→ TASK PROMPT: Please set the lines down again exactly, from the top of the entries through the line that contains "non-Hodgkin's type, High".

→ SOURCE MATERIAL:
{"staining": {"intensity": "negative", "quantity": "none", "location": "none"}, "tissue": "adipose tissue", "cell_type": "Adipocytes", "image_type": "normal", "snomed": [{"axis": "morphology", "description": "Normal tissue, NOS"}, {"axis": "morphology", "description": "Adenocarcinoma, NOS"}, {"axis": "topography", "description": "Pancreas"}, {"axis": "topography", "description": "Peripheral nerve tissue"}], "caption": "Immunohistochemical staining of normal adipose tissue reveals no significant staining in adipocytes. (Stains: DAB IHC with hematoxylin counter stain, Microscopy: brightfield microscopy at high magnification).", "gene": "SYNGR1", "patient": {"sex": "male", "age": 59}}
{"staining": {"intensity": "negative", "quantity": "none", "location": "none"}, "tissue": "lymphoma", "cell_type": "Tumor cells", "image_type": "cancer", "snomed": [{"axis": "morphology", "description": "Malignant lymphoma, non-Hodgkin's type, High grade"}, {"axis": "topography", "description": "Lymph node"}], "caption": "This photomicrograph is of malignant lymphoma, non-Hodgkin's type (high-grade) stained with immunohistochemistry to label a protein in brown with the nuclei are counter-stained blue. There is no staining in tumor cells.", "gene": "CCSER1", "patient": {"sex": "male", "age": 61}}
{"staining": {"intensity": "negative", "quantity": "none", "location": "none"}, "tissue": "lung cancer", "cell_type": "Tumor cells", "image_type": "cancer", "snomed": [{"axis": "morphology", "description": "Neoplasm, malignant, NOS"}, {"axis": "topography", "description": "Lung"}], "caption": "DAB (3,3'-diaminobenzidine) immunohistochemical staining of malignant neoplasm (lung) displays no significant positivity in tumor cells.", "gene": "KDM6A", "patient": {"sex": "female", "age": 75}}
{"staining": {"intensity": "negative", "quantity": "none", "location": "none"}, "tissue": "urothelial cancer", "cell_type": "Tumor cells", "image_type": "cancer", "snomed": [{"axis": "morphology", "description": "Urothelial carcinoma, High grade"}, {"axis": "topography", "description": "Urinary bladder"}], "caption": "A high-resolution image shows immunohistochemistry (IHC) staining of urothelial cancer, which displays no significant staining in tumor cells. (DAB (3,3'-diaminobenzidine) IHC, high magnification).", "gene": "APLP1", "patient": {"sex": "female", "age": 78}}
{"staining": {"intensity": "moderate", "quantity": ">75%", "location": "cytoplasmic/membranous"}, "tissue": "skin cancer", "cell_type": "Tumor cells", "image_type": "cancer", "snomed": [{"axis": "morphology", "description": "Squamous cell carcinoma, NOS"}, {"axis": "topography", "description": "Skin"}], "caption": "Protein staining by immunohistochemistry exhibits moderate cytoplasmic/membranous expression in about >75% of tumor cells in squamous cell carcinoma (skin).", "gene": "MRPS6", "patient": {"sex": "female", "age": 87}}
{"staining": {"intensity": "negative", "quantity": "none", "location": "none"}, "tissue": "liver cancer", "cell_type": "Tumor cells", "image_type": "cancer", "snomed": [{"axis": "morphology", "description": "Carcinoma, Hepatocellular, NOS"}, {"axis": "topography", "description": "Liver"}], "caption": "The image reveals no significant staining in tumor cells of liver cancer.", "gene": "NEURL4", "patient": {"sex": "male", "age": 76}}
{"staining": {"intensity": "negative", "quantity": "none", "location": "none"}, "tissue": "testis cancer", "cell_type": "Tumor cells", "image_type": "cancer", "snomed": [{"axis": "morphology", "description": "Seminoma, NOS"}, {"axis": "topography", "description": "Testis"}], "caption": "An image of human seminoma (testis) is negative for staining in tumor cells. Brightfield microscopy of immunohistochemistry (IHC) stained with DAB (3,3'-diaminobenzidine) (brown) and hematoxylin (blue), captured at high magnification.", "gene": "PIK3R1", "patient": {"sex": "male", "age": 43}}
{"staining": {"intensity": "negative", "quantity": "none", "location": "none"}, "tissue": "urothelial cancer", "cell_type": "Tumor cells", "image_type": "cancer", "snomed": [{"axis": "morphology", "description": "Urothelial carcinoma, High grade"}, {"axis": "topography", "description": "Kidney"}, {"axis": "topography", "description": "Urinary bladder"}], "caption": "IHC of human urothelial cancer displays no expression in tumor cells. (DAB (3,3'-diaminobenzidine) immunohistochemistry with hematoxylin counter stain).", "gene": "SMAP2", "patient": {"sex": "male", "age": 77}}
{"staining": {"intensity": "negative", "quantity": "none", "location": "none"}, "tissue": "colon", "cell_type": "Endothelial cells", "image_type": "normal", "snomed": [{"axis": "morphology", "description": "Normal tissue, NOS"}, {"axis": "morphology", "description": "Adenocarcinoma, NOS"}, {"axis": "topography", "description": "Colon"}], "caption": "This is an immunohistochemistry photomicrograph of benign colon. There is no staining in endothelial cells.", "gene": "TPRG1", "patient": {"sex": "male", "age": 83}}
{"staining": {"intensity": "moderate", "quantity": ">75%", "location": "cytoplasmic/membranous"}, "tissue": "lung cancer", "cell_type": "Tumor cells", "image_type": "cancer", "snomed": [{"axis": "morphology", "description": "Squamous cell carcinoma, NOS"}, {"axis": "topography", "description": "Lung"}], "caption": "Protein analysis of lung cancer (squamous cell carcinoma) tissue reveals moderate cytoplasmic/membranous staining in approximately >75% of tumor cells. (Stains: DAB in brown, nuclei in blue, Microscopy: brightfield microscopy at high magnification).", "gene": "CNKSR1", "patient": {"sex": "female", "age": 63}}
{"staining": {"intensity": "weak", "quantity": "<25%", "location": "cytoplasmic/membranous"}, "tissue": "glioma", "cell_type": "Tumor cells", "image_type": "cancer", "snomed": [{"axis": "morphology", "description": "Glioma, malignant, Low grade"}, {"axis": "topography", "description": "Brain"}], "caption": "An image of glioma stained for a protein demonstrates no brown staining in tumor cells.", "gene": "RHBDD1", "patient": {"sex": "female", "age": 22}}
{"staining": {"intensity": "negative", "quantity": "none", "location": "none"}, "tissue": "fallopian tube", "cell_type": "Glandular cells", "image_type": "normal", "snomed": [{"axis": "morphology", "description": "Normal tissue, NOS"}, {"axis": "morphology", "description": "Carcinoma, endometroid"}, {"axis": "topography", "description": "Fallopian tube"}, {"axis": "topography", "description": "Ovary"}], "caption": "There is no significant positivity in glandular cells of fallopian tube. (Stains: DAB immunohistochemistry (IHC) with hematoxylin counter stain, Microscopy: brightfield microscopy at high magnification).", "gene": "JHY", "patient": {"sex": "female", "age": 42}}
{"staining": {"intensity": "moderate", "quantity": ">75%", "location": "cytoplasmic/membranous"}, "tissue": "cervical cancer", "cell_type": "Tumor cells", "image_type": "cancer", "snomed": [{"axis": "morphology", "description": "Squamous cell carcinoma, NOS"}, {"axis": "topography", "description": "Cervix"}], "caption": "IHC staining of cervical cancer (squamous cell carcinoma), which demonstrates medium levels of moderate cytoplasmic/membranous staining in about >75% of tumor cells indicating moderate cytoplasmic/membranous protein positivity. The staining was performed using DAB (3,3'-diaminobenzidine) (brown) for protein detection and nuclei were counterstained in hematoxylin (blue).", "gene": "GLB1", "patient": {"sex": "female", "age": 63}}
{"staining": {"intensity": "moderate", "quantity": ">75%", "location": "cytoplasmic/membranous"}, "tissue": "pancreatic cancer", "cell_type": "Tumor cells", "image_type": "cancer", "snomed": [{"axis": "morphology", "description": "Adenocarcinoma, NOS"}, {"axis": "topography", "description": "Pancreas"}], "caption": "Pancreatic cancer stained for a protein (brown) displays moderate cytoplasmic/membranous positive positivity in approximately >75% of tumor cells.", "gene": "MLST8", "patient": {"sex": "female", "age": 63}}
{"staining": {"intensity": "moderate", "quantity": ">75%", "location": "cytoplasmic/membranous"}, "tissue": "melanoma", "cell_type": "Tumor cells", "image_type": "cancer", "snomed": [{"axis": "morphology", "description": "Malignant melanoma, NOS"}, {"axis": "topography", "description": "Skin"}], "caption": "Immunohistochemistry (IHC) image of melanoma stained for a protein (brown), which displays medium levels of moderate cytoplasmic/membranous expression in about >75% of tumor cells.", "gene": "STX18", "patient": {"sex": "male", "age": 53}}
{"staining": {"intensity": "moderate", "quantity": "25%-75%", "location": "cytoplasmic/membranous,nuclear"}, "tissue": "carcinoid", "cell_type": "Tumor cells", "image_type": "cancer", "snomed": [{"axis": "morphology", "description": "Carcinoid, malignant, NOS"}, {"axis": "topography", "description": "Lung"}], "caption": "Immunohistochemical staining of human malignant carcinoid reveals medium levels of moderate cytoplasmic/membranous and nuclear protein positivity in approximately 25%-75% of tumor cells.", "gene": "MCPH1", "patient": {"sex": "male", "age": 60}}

→ SOLUTION FOR THIS PROBLEM:
{"staining": {"intensity": "negative", "quantity": "none", "location": "none"}, "tissue": "adipose tissue", "cell_type": "Adipocytes", "image_type": "normal", "snomed": [{"axis": "morphology", "description": "Normal tissue, NOS"}, {"axis": "morphology", "description": "Adenocarcinoma, NOS"}, {"axis": "topography", "description": "Pancreas"}, {"axis": "topography", "description": "Peripheral nerve tissue"}], "caption": "Immunohistochemical staining of normal adipose tissue reveals no significant staining in adipocytes. (Stains: DAB IHC with hematoxylin counter stain, Microscopy: brightfield microscopy at high magnification).", "gene": "SYNGR1", "patient": {"sex": "male", "age": 59}}
{"staining": {"intensity": "negative", "quantity": "none", "location": "none"}, "tissue": "lymphoma", "cell_type": "Tumor cells", "image_type": "cancer", "snomed": [{"axis": "morphology", "description": "Malignant lymphoma, non-Hodgkin's type, High grade"}, {"axis": "topography", "description": "Lymph node"}], "caption": "This photomicrograph is of malignant lymphoma, non-Hodgkin's type (high-grade) stained with immunohistochemistry to label a protein in brown with the nuclei are counter-stained blue. There is no staining in tumor cells.", "gene": "CCSER1", "patient": {"sex": "male", "age": 61}}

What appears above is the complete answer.